The C test program is quite simple, it reports the elapsed time taken to invoke the external function loop(), passing the argument count to it, and repeating the invocation nloops times. The external function itself, written in assembler, is also quite simple. The first instruction is the extended opcode to invoke the accelerator. The basic block that follows the extended opcode loops decrementing the integer argument in register a0, until this become zero or negative.

The idea behind this example is to create the smallest possible program that demonstrates a measurable difference between use and no-use of the accelerator. One simple implementation of the hardware accelerator, shown in Appendix B, can simply transfer control to register ra. The accelerator will take just one cycle to execute, the software version will execute 2+(nloops*3) instructions instead, which will take considerable longer since eMIPS does not currently have an instruction cache.

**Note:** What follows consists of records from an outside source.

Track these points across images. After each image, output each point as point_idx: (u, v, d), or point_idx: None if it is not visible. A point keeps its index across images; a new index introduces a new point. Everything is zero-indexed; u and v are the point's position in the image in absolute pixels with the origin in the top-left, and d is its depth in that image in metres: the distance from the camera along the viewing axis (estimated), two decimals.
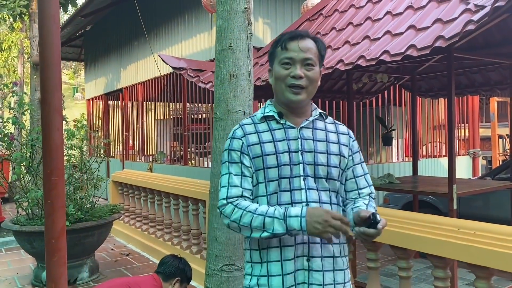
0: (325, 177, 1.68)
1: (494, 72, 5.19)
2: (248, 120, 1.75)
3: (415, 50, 2.65)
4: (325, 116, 1.78)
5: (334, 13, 4.17)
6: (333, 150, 1.71)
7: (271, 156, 1.65)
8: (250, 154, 1.67)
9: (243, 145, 1.67)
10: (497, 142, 8.95)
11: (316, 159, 1.67)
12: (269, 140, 1.67)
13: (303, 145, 1.67)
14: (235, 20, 2.76)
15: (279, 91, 1.67)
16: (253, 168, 1.67)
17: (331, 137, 1.74)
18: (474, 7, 2.64)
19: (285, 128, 1.69)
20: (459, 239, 2.45)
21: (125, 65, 10.15)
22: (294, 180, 1.65)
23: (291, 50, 1.63)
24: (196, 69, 4.49)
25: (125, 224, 6.86)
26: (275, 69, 1.68)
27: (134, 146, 10.61)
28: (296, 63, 1.62)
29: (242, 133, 1.70)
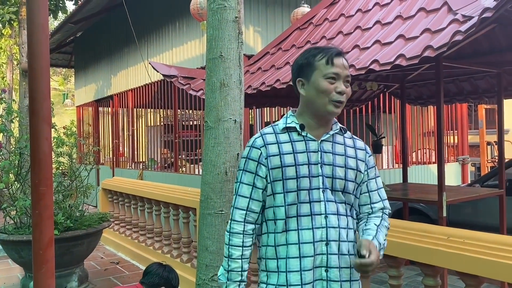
0: (342, 190, 1.73)
1: (482, 81, 5.26)
2: (269, 129, 1.79)
3: (404, 59, 2.67)
4: (344, 130, 1.82)
5: (324, 22, 4.20)
6: (350, 164, 1.76)
7: (290, 167, 1.69)
8: (269, 165, 1.71)
9: (261, 155, 1.72)
10: (486, 148, 9.05)
11: (335, 172, 1.72)
12: (289, 152, 1.71)
13: (322, 158, 1.72)
14: (225, 29, 2.76)
15: (320, 104, 1.69)
16: (270, 179, 1.72)
17: (349, 151, 1.78)
18: (462, 18, 2.68)
19: (306, 140, 1.73)
20: (449, 247, 2.46)
21: (116, 71, 10.11)
22: (313, 192, 1.70)
23: (338, 66, 1.67)
24: (187, 76, 4.49)
25: (115, 232, 6.80)
26: (319, 83, 1.68)
27: (125, 153, 10.55)
28: (341, 79, 1.68)
29: (262, 143, 1.74)
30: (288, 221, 1.71)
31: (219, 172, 2.75)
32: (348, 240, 1.75)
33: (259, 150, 1.73)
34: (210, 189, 2.76)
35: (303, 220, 1.70)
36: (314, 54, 1.73)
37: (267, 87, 3.68)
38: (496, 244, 2.34)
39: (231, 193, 2.76)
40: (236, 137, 2.81)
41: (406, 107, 5.49)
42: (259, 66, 4.33)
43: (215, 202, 2.74)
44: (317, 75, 1.69)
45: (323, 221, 1.70)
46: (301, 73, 1.75)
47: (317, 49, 1.75)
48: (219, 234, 2.70)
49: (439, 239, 2.54)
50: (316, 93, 1.69)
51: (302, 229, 1.69)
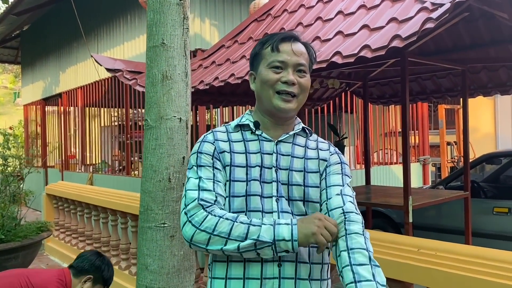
0: (301, 199, 1.45)
1: (445, 79, 5.13)
2: (221, 128, 1.57)
3: (369, 51, 2.40)
4: (309, 132, 1.58)
5: (283, 13, 3.91)
6: (311, 167, 1.49)
7: (240, 168, 1.45)
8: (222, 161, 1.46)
9: (214, 150, 1.48)
10: (446, 149, 9.07)
11: (291, 178, 1.46)
12: (241, 151, 1.48)
13: (278, 161, 1.46)
14: (168, 13, 2.39)
15: (266, 98, 1.46)
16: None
17: (310, 153, 1.52)
18: (431, 6, 2.44)
19: (260, 140, 1.50)
20: (419, 261, 2.21)
21: (64, 68, 9.47)
22: (266, 200, 1.43)
23: (284, 52, 1.44)
24: (133, 71, 4.08)
25: (60, 241, 6.26)
26: (262, 72, 1.46)
27: (76, 155, 9.91)
28: (289, 67, 1.44)
29: (212, 138, 1.50)
30: None
31: (161, 179, 2.37)
32: (310, 261, 1.42)
33: (212, 144, 1.49)
34: (151, 198, 2.38)
35: None
36: (263, 41, 1.51)
37: (221, 82, 3.34)
38: (470, 257, 2.11)
39: (175, 202, 2.40)
40: (182, 138, 2.45)
41: (368, 106, 5.27)
42: (213, 60, 3.97)
43: (156, 214, 2.36)
44: (262, 65, 1.47)
45: None
46: (252, 65, 1.54)
47: (268, 36, 1.52)
48: (161, 251, 2.33)
49: (409, 251, 2.28)
50: (260, 85, 1.47)
51: None
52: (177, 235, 2.37)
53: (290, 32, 1.53)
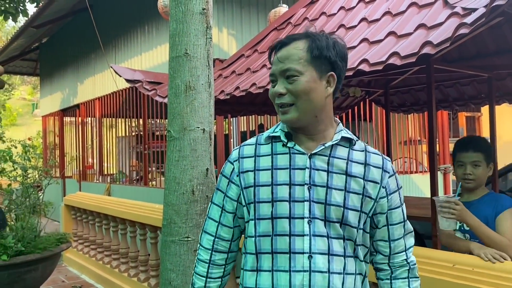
0: (339, 222, 1.30)
1: (469, 86, 5.01)
2: (251, 140, 1.45)
3: (399, 58, 2.32)
4: (353, 141, 1.38)
5: (304, 21, 3.85)
6: (354, 187, 1.32)
7: (265, 187, 1.33)
8: (242, 183, 1.38)
9: (233, 171, 1.41)
10: None
11: (329, 196, 1.30)
12: (266, 167, 1.35)
13: (312, 177, 1.31)
14: (191, 23, 2.36)
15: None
16: (245, 201, 1.38)
17: (355, 169, 1.34)
18: (462, 11, 2.35)
19: (291, 153, 1.34)
20: (455, 277, 2.10)
21: (82, 79, 9.55)
22: (296, 222, 1.29)
23: (273, 63, 1.35)
24: (153, 81, 4.06)
25: (79, 252, 6.25)
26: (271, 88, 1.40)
27: (93, 166, 9.96)
28: (278, 78, 1.33)
29: (236, 156, 1.42)
30: (260, 258, 1.33)
31: (185, 191, 2.33)
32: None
33: (232, 165, 1.42)
34: (174, 211, 2.33)
35: (280, 259, 1.30)
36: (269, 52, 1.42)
37: (242, 92, 3.28)
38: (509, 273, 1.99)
39: (199, 215, 2.34)
40: (205, 149, 2.40)
41: (390, 115, 5.17)
42: (233, 70, 3.93)
43: (179, 228, 2.31)
44: None
45: (306, 262, 1.27)
46: None
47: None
48: (185, 265, 2.27)
49: (444, 267, 2.18)
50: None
51: (278, 270, 1.30)
52: None
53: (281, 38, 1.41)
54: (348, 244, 1.32)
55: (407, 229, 1.43)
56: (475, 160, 2.29)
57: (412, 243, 1.45)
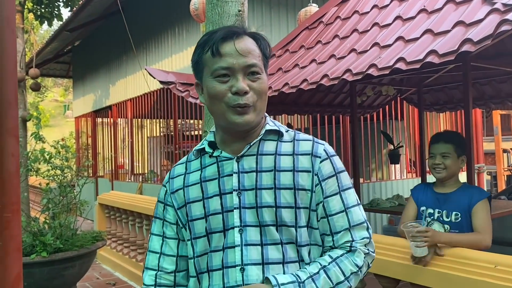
0: (274, 224, 1.17)
1: (505, 84, 4.87)
2: (183, 159, 1.35)
3: (437, 56, 2.29)
4: (279, 133, 1.25)
5: (336, 20, 3.83)
6: (284, 182, 1.19)
7: (196, 203, 1.23)
8: (175, 204, 1.27)
9: (166, 193, 1.31)
10: (502, 156, 8.62)
11: (259, 198, 1.17)
12: (195, 182, 1.25)
13: (242, 182, 1.19)
14: (227, 25, 2.38)
15: (219, 114, 1.19)
16: (181, 222, 1.27)
17: (284, 162, 1.21)
18: (503, 7, 2.30)
19: (218, 161, 1.24)
20: (497, 278, 2.06)
21: (114, 81, 9.77)
22: (228, 233, 1.18)
23: (227, 55, 1.15)
24: (185, 83, 4.12)
25: (112, 250, 6.40)
26: (207, 84, 1.19)
27: (124, 165, 10.17)
28: (237, 73, 1.15)
29: (167, 178, 1.34)
30: (201, 278, 1.23)
31: None
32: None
33: (164, 187, 1.33)
34: None
35: (215, 277, 1.19)
36: (202, 44, 1.21)
37: (274, 92, 3.30)
38: None
39: None
40: None
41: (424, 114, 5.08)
42: None
43: None
44: (206, 75, 1.20)
45: (239, 276, 1.16)
46: (196, 74, 1.26)
47: (206, 35, 1.22)
48: None
49: (485, 268, 2.14)
50: (209, 100, 1.20)
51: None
52: None
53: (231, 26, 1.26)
54: (288, 248, 1.18)
55: (354, 220, 1.22)
56: (444, 152, 2.43)
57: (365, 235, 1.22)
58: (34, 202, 9.37)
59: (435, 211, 2.50)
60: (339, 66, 3.00)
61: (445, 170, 2.44)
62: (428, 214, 2.53)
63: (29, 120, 7.41)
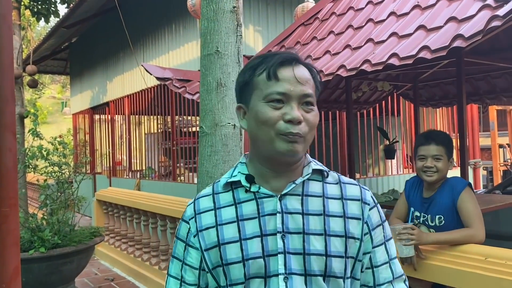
0: (322, 274, 1.07)
1: (500, 79, 4.91)
2: (207, 190, 1.19)
3: (429, 51, 2.32)
4: (325, 173, 1.16)
5: (331, 16, 3.86)
6: (334, 228, 1.10)
7: (233, 244, 1.08)
8: (203, 244, 1.11)
9: (189, 231, 1.14)
10: (498, 151, 8.68)
11: (307, 244, 1.07)
12: (231, 220, 1.11)
13: (286, 223, 1.08)
14: (222, 21, 2.41)
15: (265, 141, 1.08)
16: (208, 266, 1.11)
17: (333, 206, 1.12)
18: (494, 3, 2.33)
19: (257, 198, 1.11)
20: (488, 270, 2.09)
21: (111, 77, 9.78)
22: (271, 281, 1.06)
23: (284, 80, 1.07)
24: (182, 79, 4.14)
25: (110, 246, 6.43)
26: (258, 108, 1.08)
27: (122, 162, 10.20)
28: (292, 100, 1.07)
29: (191, 212, 1.16)
30: None
31: None
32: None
33: (187, 224, 1.15)
34: None
35: None
36: (254, 66, 1.11)
37: None
38: None
39: None
40: (236, 144, 2.46)
41: (419, 109, 5.12)
42: None
43: None
44: (256, 98, 1.09)
45: None
46: (242, 95, 1.14)
47: (259, 58, 1.13)
48: None
49: (476, 260, 2.18)
50: (256, 125, 1.09)
51: None
52: None
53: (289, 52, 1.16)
54: None
55: (397, 272, 1.18)
56: (436, 154, 2.36)
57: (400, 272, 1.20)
58: (32, 199, 9.39)
59: (421, 214, 2.49)
60: (334, 62, 3.03)
61: (437, 173, 2.37)
62: (415, 216, 2.53)
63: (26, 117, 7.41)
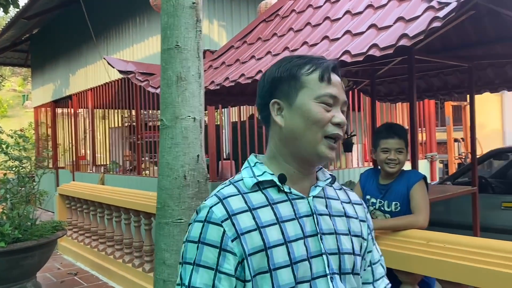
0: (351, 272, 1.12)
1: (452, 76, 5.17)
2: (230, 189, 1.09)
3: (378, 49, 2.47)
4: (333, 179, 1.21)
5: (291, 13, 3.98)
6: (353, 229, 1.17)
7: (279, 247, 1.02)
8: (246, 249, 1.01)
9: (224, 235, 1.01)
10: (453, 145, 9.09)
11: (340, 244, 1.11)
12: (271, 222, 1.04)
13: (320, 225, 1.09)
14: (182, 16, 2.48)
15: (310, 141, 1.08)
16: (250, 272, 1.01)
17: (349, 209, 1.19)
18: (438, 5, 2.50)
19: (291, 199, 1.09)
20: (429, 253, 2.27)
21: (74, 70, 9.60)
22: (317, 283, 1.05)
23: (336, 85, 1.09)
24: (145, 72, 4.17)
25: (74, 240, 6.38)
26: (309, 107, 1.07)
27: (86, 156, 10.05)
28: (338, 105, 1.10)
29: (224, 213, 1.03)
30: None
31: (177, 176, 2.47)
32: None
33: (219, 226, 1.02)
34: (168, 195, 2.48)
35: None
36: (300, 64, 1.10)
37: (231, 83, 3.42)
38: (479, 248, 2.16)
39: (191, 199, 2.49)
40: (196, 137, 2.54)
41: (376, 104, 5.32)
42: (223, 61, 4.05)
43: (173, 210, 2.46)
44: (306, 96, 1.08)
45: None
46: (279, 91, 1.11)
47: (303, 58, 1.13)
48: (178, 245, 2.42)
49: (418, 244, 2.35)
50: (305, 124, 1.07)
51: None
52: None
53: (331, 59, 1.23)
54: None
55: (385, 267, 1.29)
56: (399, 147, 2.56)
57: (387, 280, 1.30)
58: None
59: (377, 201, 2.66)
60: None
61: (398, 165, 2.57)
62: (371, 203, 2.70)
63: None
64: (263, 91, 1.14)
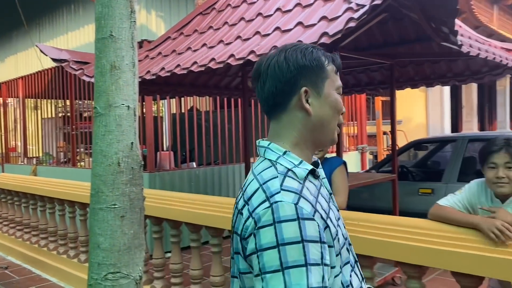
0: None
1: (378, 72, 5.56)
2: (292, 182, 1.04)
3: None
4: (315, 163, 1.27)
5: (227, 8, 4.12)
6: None
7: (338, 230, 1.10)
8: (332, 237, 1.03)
9: (319, 228, 0.99)
10: (382, 138, 9.69)
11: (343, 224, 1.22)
12: (327, 208, 1.07)
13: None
14: (116, 7, 2.54)
15: (332, 128, 1.15)
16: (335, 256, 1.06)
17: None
18: (356, 6, 2.74)
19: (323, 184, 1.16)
20: (359, 232, 2.49)
21: (3, 58, 9.14)
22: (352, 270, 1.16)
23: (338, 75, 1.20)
24: (80, 61, 4.14)
25: (4, 234, 6.16)
26: (335, 97, 1.14)
27: (16, 148, 9.62)
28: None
29: (310, 208, 1.00)
30: None
31: (111, 163, 2.53)
32: None
33: (313, 221, 0.99)
34: (101, 182, 2.54)
35: None
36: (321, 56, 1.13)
37: (167, 73, 3.51)
38: (388, 224, 2.44)
39: (125, 185, 2.57)
40: (130, 124, 2.61)
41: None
42: (159, 51, 4.12)
43: (107, 196, 2.52)
44: (330, 86, 1.12)
45: None
46: (307, 79, 1.10)
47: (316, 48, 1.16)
48: (112, 230, 2.50)
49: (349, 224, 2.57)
50: (332, 112, 1.13)
51: None
52: (127, 215, 2.55)
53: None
54: None
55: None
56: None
57: None
58: None
59: None
60: (226, 51, 3.30)
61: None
62: None
63: None
64: (285, 77, 1.10)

The following command creates the optimized software binary, assuming that the C code is in the file tloop.c and the assembler file is in _tloop.S:

- cc –O2 –o tloop tloop.c _tloop.S

The program should be run first in this un-accelerated form, to verify that it works as expected. Since the tloop program image does not include or reference any accelerator, it will always run in software only.

The accelerator code is shown in Appendix B. This code is added to the standard extension boilerplate code to create a PR project, using the Xilinx ISE tools. Let us assume now that the hardware accelerator file was generated and the Xilinx tools produced the corresponding FPGA partial configuration file tloop.bit. In our setup the file is 109,604 [AF1] bytes long. To add the accelerator to our program image we use the ace2se utility:

- ace2se –ph1 tloop_a tloop tloop.bit 0 2000

The argument -ph1 indicates that the hardware properties should be set to 0x1. Setting bit zero of this field indicates that the accelerator plans to use opcode 24 for acceleration, which is the first of the available extended opcodes. The flags argument is 0; the accelerator does not require any special treatment. The savings argument of 2000 cycles per invocation is arbitrary since the accelerator actually provides a variable amount of speedup.

To verify that the new file tloop_a is indeed an accelerated application in the SE file format we can invoke the sedump utility:

- sedump tloop_a

An interesting line in the output is:

Hardware Image Properties: x1 op24

This verifies that our accelerator, if loaded, will be enabled for extended opcode 24.

Running the accelerated image will demonstrate an appreciable speedup over the un-accelerated version.